- _To do_
Rewrite each line of the data below as an item in a numbered list, and skip any blank lines.

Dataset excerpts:
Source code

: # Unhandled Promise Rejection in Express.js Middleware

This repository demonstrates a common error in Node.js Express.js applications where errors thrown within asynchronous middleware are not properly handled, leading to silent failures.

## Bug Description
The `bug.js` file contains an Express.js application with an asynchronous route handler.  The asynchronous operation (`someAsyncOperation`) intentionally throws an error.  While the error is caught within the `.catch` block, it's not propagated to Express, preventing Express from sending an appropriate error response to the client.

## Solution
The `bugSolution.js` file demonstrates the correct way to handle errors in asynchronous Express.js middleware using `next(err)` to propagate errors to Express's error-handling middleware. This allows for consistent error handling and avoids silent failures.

- _Written answer_
1. Source code
2. : # Unhandled Promise Rejection in Express.js Middleware
3. This repository demonstrates a common error in Node.js Express.js applications where errors thrown within asynchronous middleware are not properly handled, leading to silent failures.
4. ## Bug Description
5. The `bug.js` file contains an Express.js application with an asynchronous route handler.  The asynchronous operation (`someAsyncOperation`) intentionally throws an error.  While the error is caught within the `.catch` block, it's not propagated to Express, preventing Express from sending an appropriate error response to the client.
6. ## Solution
7. The `bugSolution.js` file demonstrates the correct way to handle errors in asynchronous Express.js middleware using `next(err)` to propagate errors to Express's error-handling middleware. This allows for consistent error handling and avoids silent failures.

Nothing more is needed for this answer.